More than 3,000 women are murdered in Mexico each year: How violence affects the youngest victims
In recent years, instead of decreasing, sexual crimes against girls have increased. Impunity rates continue to hover around 95%
Emilia was 14 years old when she disappeared on her way to school in Apatzingán, Michoacán. Her mother and family reported her missing, blocked roads in desperation and marched to demand that she be found. None of this worked, and the teen’s body was located six months later in a vacant lot. She joined a long list of girls and women who are murdered every year in Mexico with total impunity. Violence against women, far from ending or decreasing, has increased in the last 30 years, even though governments insist on highlighting some specific declines. Newly published data reinforces the theory that women in Mexico experience violence from birth.
Every year, more than 3,000 women — including children and teens — are murdered, although only 24% of that figure is counted as femicides. Feminist and civil society organizations, however, point out that it is very likely that this number is much higher due to the problems getting prosecutors and courts to investigate and pass judgment with a gender perspective. “Of all those murdered, 50% have characteristics of femicide,” says María de la Luz Estrada, director of the National Femicide Observatory, which believes the real number of femicides is more than 1,500 each year. Until the month of September, state prosecutors’ offices had tallied counted 625 of these misogynistic murders.
A recent study published by the National Institute of Statistics (Inegi) indicates that in recent years there has been an increase in sexual crimes against girls and adolescents, complaints of family violence, trafficking and child femicides. For example, in girls between five and nine years old, sexual abuse occurs almost three times more often than in boys, while girls between 15 and 17 years old were abused eight times more than their male peers. In 2022, according to data from the state prosecutors, the crime of rape registered a peak in the 10 to 14 year old group and occurred 4.7 times more in girls than in boys of this age, with 4,197 complaints filed.
The violence faced by women and girls is considered a widespread and devastating problem in Mexico that begins to be suffered at alarmingly early ages.

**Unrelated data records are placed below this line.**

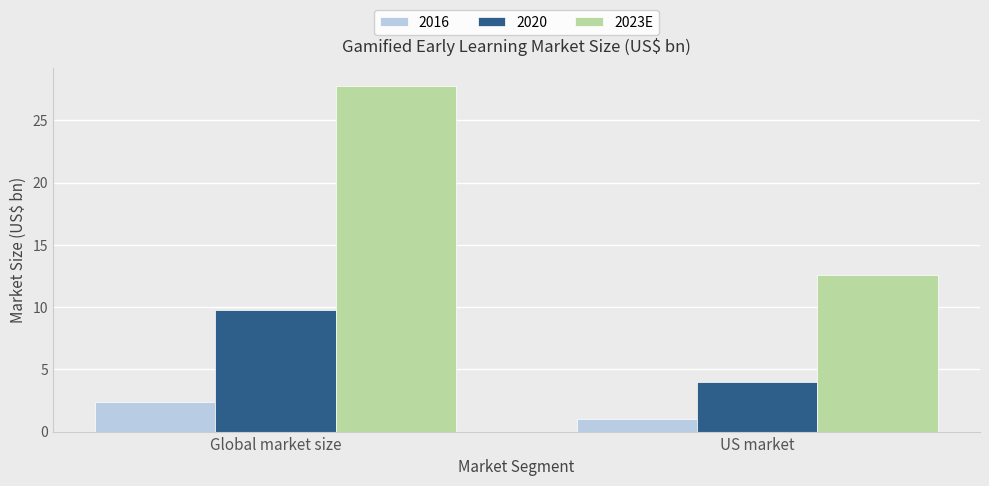

At which category does the chart reach its minimum across all series?

US market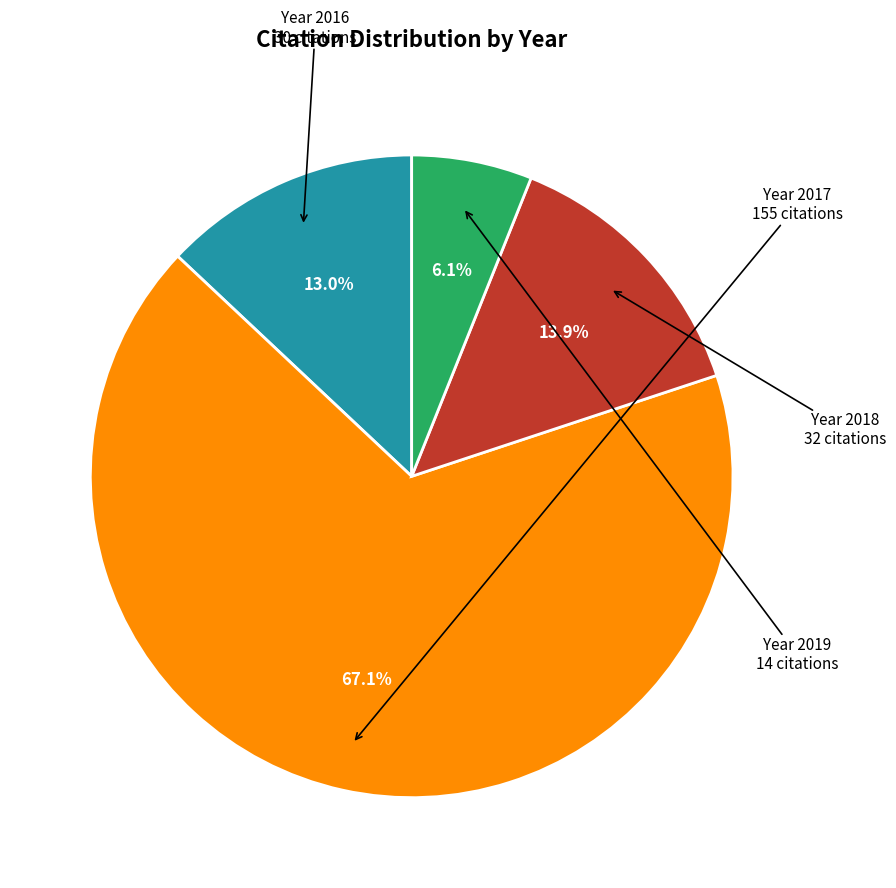

Does any single category account for the majority?

Yes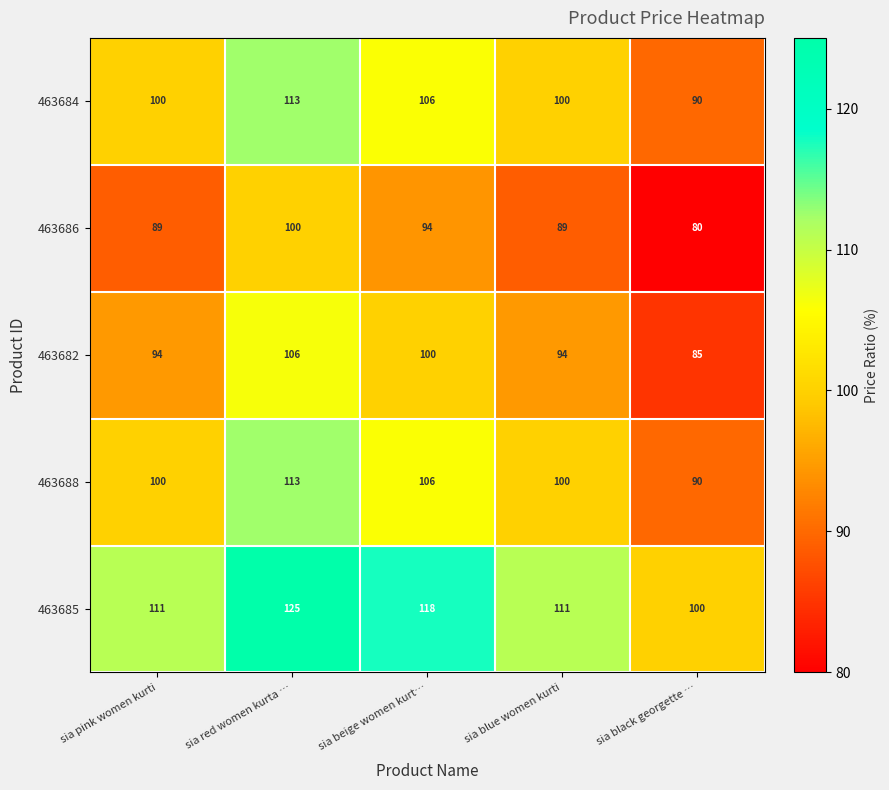

True or false: 463682 has a value of 130 at sia beige women kurt….

False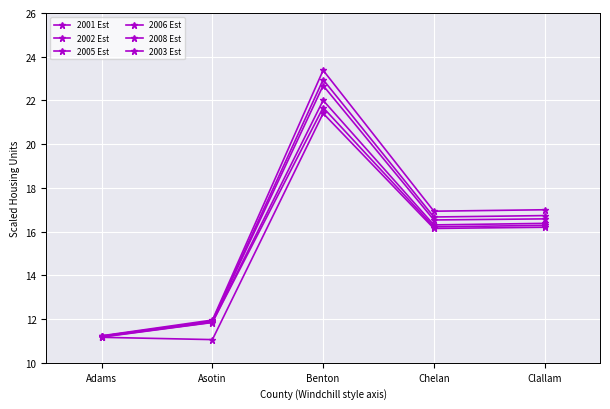

Reading left to right, list all the values displayed in this chart.

2001 Est: 11.2	11.1	21.4	16.1	16.2
2002 Est: 11.2	11.8	21.7	16.2	16.3
2005 Est: 11.2	11.9	22.7	16.5	16.6
2006 Est: 11.2	11.9	23.0	16.7	16.7
2008 Est: 11.2	12.0	23.4	16.9	17.0
2003 Est: 11.2	11.9	22.0	16.3	16.4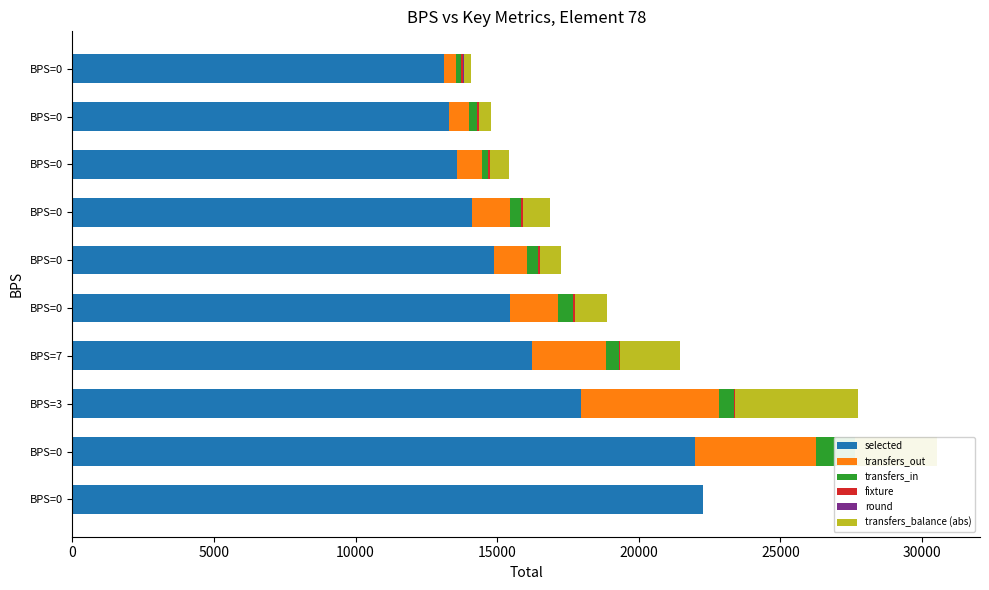

Count the round values in the range 3 to 8.

6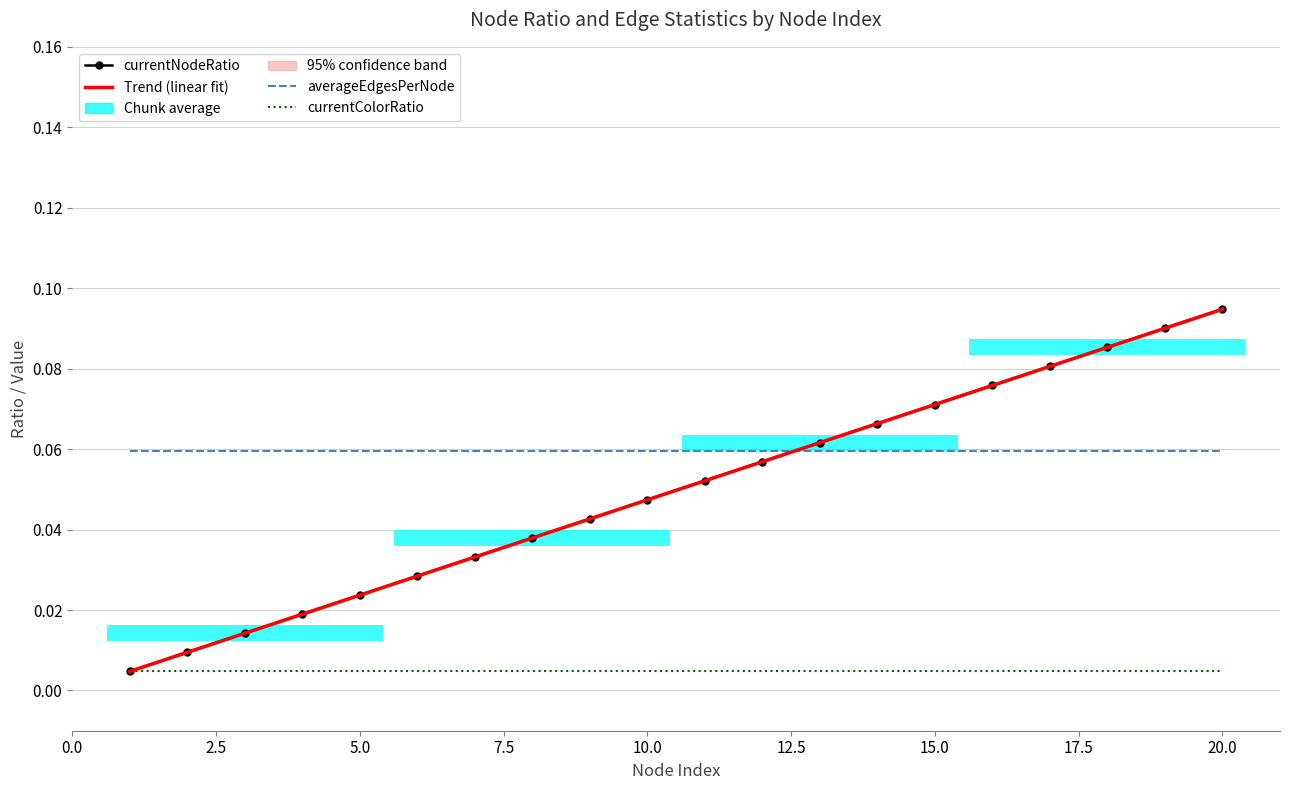

What is the sum of all currentNodeRatio values?

1.0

It is a situation that develops from the first stages of life and affects the health and well-being of the victims, even a long time after having been abused. Exposure to violence from the first years of life can become a pattern that affects the rest of their life and can lead to tolerance, and even reproduction of violence later in life.
Any figure regarding sexist violence usually falls short. Currently between 10 and 11 women are murdered a day, the impunity rate exceeds 95%, and only one in 10 victims dares to report their attacker due to fear and lack of trust in the authorities.
As women grow older, violence also increases. A 2023 national census by state prosecutors shows that in the case of girls and adolescents from 0 to 17 years old, violence within the family is the crime that occurs most frequently, with 22,271 cases this year. This year, 2,588 crimes were recorded against girls aged 0 to 4 years and 8,058 cases involving teens aged 15 to 17 years. Family violence occurs approximately twice as often in girls as in boys and increases as women become adults, while in men it decreases during the last stage of adolescence.
Hundreds of women will take to the streets again on Saturday, November 25, the International Day for the Elimination of Violence Against Women, to demand justice and an end to the murders, rapes, disappearances, harassment and impunity. They will march for their daughters, for their mothers, for their friends who are no longer there.